Sure enough, a few months later Mayor Caldwell received a letter from Edwin L. Fountain, vice chairman of the United States World War I Centennial Commission. “I want to express my concern about the proposed demolition of the Waikiki War Memorial Natatorium and to urge instead that it be rehabilitated and preserved,” Fountain wrote to Caldwell. “The War Memorial Natatorium stands apart from other memorials … in how closely it is tied to the local culture and landscape.”

“… because of the Natatorium’s iconic significance and because of its benefits to the community, maybe everyone can conclude that restoration is the way to go. We’re trying to come up with a workable solution based on sound engineering.” — Mo Radke, president of the Friends of the Natatorium

Fountain described the costly efforts other communities around the country are making to maintain their own aging WWI memorials, “many quite magnificent.” Razing the pool and leaving a “token” arch would, Fountain said, “deal a fatal blow to one of the most noteworthy World War I memorials in the country.”

The same month, the city Department of Design and Construction received nearly 1,200 comment letters in support of efforts to revive the Natatorium for its original purpose as a public oceanfront pool.

In early June, the director of the department, Robert Kroning, signaled an apparent sea-change in the city’s attitude. In a letter to community participants in the EIS scoping meetings, he informed them that the draft EIS for the city’s demolition plan, scheduled to be released this summer, would be delayed. Comments received by the city suggested the need to “conduct additional analysis of existing alternatives,” he wrote. Moreover, the city’s consultations with the state’s Historic Preservation Office “suggest that inclusion of additional alternatives may be required.” The director said his office would try to complete the process and issue the draft EIS within 18 months.

Mo Radke, president of the Friends of the Natatorium, tells me that, based on his discussions with engineers looking at the issue, he’s hopeful the EIS will conclude that the costs of the pool’s demolition will be in the same ballpark as the cost of restoration. “Then,” he says, “because of the Natatorium’s iconic significance and because of its benefits to the community, maybe everyone can conclude that restoration is the way to go. We’re trying to come up with a workable solution based on sound engineering.

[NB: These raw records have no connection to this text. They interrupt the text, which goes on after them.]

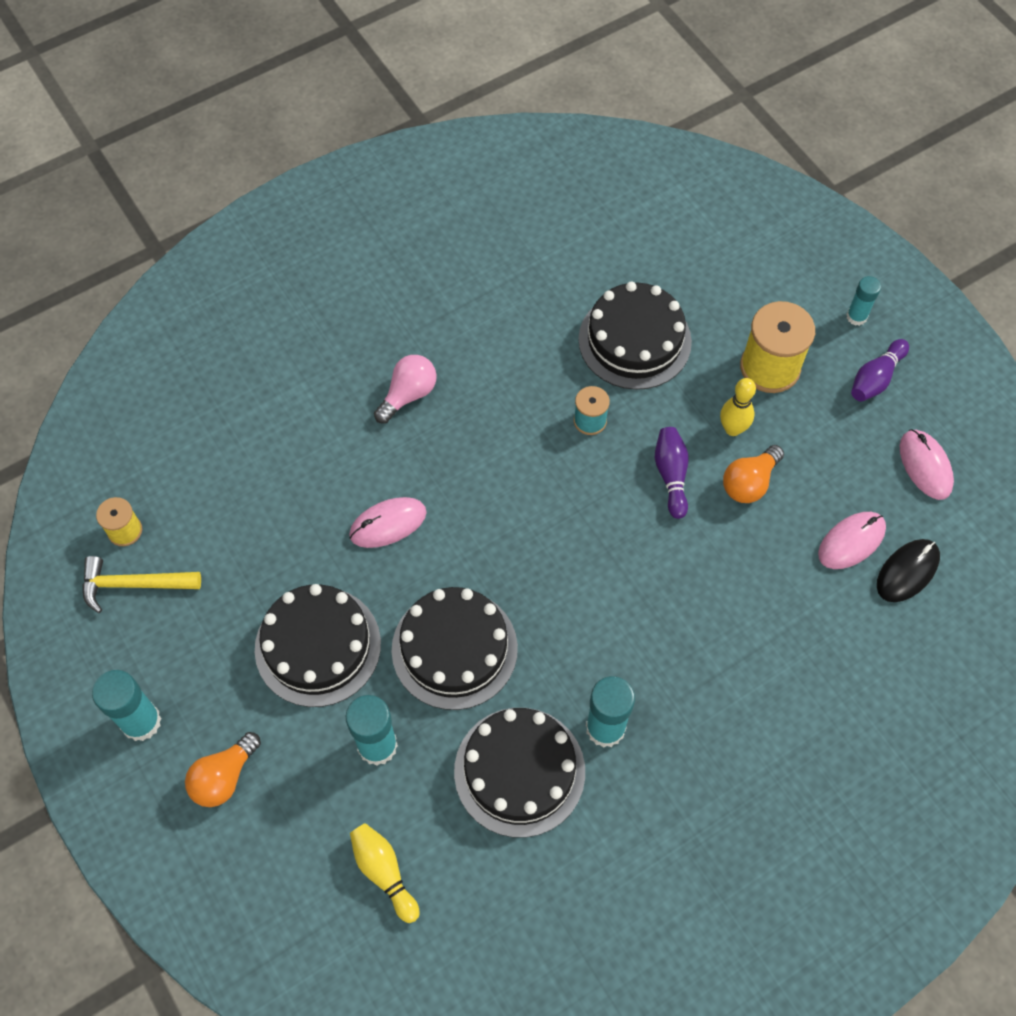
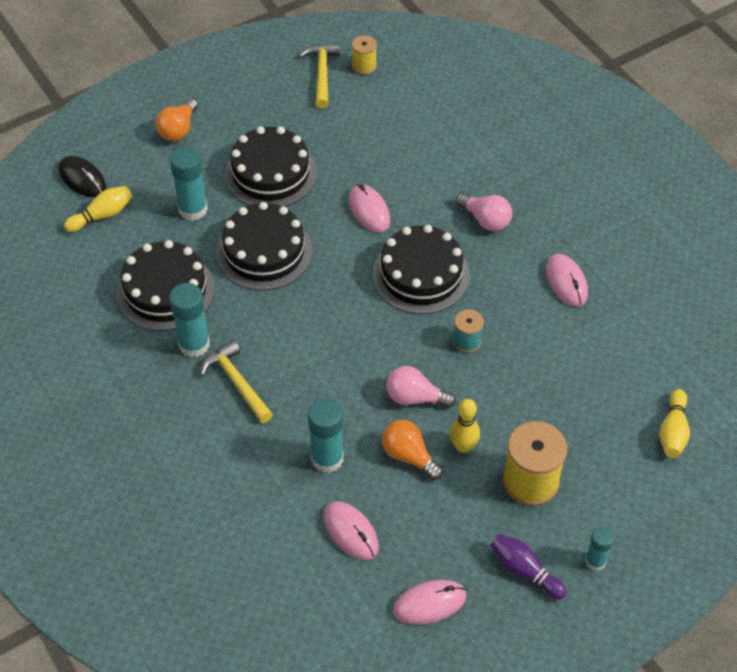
camera: 90 degrees right, 10 degrees down
turquoise glue stick [92,670,161,741] -> turquoise glue stick moved to [308,398,344,473]
orange light bulb [185,732,261,807] -> orange light bulb turned 105 degrees counterclockwise [156,99,198,141]
black cake [578,282,692,390] -> black cake moved to [373,225,470,314]
purple bowling pin [655,427,689,519] -> pink light bulb [386,366,456,408]
black mouse [877,539,940,602] -> black mouse moved to [59,156,106,197]
none -> yellow hammer [200,340,273,423]
none -> pink mouse [546,254,588,307]
none -> yellow bowling pin [659,389,690,458]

“I mean, anytime you tell someone about the Natatorium, people want to help. They always ask, ‘Why would anyone want to tear it down?’ ”

Last year, former Civil Beat reporter Adrienne Lafrance published a thoughtful piece about the Natatorium in the Atlantic magazine. Wistful and puzzled, she wrestles with her obvious affection for the grandiose oddity. She writes, “It is a steady, hulking memory of the past that lives with us in the present. In the shadow of the volcano Diamond Head on one side, the Natatorium feels puny and new. But looking the other way, toward the modern hotels that crawl up the coast, the old memorial is like an anchor that keeps the past from being swept out to sea.”

Or, as the mother tells her teenage son in the recent bestselling novel “The Goldfinch,” “Anything we save from history is a miracle.”